Entering a very large number
On 3/30/18 6:41 AM, bartc wrote:
> On 27/03/2018 04:49, Richard Damon wrote:
>> On 3/26/18 8:46 AM, bartc wrote:
>>> Hence my testing with CPython 3.6, rather than on something like
>>> PyPy which can give results that are meaningless. Because, for
>>> example, real code doesn't repeatedly execute the same pointless
>>> fragment millions of times. But a real context is too complicated to
>>> set up.
>> The bigger issue is that these sort of micro-measurements aren't
>> actually that good at measuring real quantitative performance costs.
>> They can often give qualitative indications, but the way modern
>> computers work, processing environment is extremely important in
>> performance, so these sorts of isolated measure can often be
>> misleading. The problem is that if you measure operation a, and then
>> measure operation b, if you think that doing a then b in the loop
>> that you will get a time of a+b, you will quite often be
>> significantly wrong, as cache performance can drastically affect
>> things. Thus you really need to do performance testing as part of a
>> practical sized exercise, not a micro one, in order to get a real
> That might apply to native code, where timing behaviour of a
> complicated ?chip like x86 might be unintuitive.

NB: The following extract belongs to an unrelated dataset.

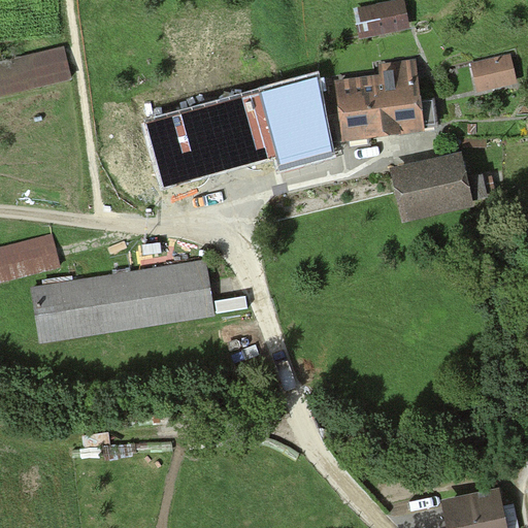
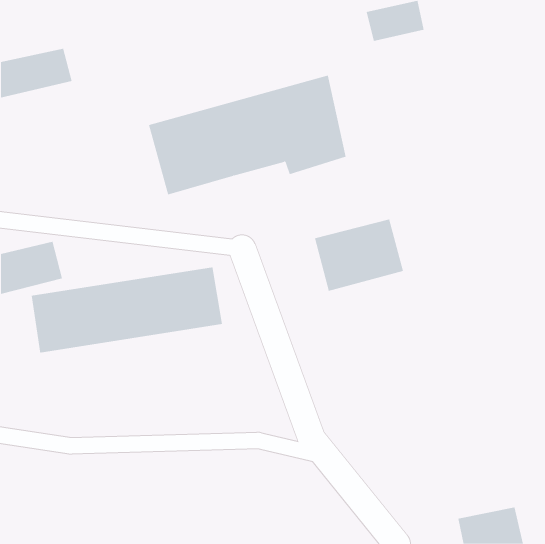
building: [470,53,515,93] -> none
building: [337,59,424,142] -> none
building: [387,154,473,224] -> [314,219,404,291]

> But my comments were specifically about byte-code executed with
> CPython. Then the behaviour is a level or two removed from the
> hardware and with slightly different characteristics.

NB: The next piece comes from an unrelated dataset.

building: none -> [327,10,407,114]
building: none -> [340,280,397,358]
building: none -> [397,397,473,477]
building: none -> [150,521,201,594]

> (Since the program you are actually executing is the interpreter, not
> the Python program, which is merely data. And whatever aggressive
> optimisations are done to the interpreter code, they are not affected
> by the Python program being run.)
But cache behavior may very well still influence it, as a small section
of byte code may only exercise a small part of the interpreter, and thus
it might be able to all (or mostly)) live in cache, and thus run faster,
while a broader program, uses more of the interpreter, and may no longer
fit in the cache. In some ways, this can be much amplified over a fully
compiled code as very small changes in byte code can have much bigger
effects over what gets accessed. You probably do get less opportunity
for things to speed up by combining pieces, but still plenty of
opportunity to get slowdowns.
Another factor that you run into is that lookup time can be a factor,
just the mere presence of lots of other code in the test module, even if
not executing, can impact the speed it runs at.